WHAT THIS TASK INVOLVES: Please collect every row below that contains the string "when". Case counts.

═══ SOURCE RECORDS ═══

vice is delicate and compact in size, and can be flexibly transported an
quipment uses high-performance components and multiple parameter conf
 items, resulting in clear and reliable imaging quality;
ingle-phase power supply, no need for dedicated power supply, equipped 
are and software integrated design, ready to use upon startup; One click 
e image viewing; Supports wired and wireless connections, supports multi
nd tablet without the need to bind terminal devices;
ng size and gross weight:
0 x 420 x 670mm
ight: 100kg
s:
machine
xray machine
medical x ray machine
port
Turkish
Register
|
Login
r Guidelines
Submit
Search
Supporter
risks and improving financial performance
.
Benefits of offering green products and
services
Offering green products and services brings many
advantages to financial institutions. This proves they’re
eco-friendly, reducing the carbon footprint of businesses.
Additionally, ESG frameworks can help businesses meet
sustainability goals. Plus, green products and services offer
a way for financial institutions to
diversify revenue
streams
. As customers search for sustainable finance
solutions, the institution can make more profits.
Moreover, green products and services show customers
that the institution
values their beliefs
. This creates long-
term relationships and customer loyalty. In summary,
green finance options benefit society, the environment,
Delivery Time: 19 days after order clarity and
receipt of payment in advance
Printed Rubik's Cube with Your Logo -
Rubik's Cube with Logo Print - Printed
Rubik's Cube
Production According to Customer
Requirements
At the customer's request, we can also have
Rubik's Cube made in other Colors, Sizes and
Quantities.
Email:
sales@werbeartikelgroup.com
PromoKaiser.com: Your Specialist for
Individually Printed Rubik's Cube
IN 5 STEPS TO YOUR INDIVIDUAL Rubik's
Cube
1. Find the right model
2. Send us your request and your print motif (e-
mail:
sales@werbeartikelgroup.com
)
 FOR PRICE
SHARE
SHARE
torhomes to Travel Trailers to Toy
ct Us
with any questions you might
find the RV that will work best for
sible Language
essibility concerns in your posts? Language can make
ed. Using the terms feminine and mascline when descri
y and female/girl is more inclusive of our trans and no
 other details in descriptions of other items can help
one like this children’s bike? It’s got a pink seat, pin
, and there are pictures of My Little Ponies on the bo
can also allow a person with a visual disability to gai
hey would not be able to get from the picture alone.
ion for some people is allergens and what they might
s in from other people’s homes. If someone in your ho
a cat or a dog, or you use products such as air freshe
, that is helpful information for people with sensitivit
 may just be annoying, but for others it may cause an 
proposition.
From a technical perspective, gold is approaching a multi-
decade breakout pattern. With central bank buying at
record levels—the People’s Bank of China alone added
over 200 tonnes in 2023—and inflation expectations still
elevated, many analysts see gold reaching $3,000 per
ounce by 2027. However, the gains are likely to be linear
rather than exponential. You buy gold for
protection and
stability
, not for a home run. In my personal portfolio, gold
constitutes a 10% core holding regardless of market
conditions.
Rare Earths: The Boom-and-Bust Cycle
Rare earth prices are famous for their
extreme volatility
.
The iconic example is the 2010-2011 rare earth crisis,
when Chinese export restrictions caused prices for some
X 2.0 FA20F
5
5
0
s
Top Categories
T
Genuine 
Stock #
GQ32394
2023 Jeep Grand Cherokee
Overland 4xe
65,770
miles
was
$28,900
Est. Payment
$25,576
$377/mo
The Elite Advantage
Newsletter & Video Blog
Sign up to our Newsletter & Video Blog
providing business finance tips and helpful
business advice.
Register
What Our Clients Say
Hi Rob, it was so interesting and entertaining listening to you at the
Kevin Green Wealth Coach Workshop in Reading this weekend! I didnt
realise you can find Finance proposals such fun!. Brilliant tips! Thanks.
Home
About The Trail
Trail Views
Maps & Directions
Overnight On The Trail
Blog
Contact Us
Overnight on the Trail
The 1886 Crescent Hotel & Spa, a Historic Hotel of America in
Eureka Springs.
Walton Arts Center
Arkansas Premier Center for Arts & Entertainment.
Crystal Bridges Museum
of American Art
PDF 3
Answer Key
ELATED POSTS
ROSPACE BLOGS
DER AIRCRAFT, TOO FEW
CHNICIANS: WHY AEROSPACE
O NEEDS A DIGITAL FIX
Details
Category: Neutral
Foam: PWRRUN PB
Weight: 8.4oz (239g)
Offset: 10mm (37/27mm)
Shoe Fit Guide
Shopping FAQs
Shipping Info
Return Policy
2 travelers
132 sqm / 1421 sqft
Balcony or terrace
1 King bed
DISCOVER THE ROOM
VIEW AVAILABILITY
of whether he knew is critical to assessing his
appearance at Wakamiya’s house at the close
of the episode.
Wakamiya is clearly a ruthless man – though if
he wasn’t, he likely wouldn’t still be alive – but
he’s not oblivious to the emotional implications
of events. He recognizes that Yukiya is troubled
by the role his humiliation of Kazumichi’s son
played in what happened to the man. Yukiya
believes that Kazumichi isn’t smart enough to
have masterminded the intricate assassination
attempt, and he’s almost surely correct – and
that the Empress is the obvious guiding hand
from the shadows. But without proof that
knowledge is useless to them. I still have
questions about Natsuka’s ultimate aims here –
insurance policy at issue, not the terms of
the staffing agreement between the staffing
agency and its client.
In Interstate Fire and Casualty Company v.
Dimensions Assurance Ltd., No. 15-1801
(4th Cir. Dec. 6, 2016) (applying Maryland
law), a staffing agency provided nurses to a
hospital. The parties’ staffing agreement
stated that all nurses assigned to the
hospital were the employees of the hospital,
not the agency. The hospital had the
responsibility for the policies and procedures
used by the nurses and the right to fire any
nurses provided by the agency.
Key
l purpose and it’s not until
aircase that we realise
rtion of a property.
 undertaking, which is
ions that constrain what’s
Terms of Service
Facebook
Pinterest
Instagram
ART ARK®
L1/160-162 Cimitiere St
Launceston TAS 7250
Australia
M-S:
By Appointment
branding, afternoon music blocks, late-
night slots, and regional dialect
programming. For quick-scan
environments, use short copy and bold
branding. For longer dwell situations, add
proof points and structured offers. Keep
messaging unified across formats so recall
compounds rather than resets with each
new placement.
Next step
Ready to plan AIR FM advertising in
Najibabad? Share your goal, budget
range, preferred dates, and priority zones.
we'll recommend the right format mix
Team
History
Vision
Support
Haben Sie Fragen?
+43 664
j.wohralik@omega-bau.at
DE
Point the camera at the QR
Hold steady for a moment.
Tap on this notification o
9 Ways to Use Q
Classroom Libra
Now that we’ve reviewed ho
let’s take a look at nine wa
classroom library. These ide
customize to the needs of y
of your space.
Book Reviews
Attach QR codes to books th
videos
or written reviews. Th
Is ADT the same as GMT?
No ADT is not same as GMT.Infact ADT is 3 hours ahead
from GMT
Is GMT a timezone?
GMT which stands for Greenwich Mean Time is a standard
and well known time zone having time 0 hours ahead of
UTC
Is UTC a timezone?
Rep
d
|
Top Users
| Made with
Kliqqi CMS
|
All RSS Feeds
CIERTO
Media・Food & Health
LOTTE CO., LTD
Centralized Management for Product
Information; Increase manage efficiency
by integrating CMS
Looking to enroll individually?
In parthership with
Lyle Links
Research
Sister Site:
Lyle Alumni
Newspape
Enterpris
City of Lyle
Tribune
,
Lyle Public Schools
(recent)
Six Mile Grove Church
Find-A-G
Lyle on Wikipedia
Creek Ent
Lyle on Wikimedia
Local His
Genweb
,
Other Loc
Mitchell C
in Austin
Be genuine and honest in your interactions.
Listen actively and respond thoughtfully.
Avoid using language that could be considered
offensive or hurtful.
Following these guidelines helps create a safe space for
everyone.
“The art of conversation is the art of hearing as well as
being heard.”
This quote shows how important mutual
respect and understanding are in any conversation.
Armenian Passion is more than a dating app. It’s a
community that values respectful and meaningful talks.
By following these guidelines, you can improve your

═══

ANSWER SPACE:
ed. Using the terms feminine and mascline when descri
when Chinese export restrictions caused prices for some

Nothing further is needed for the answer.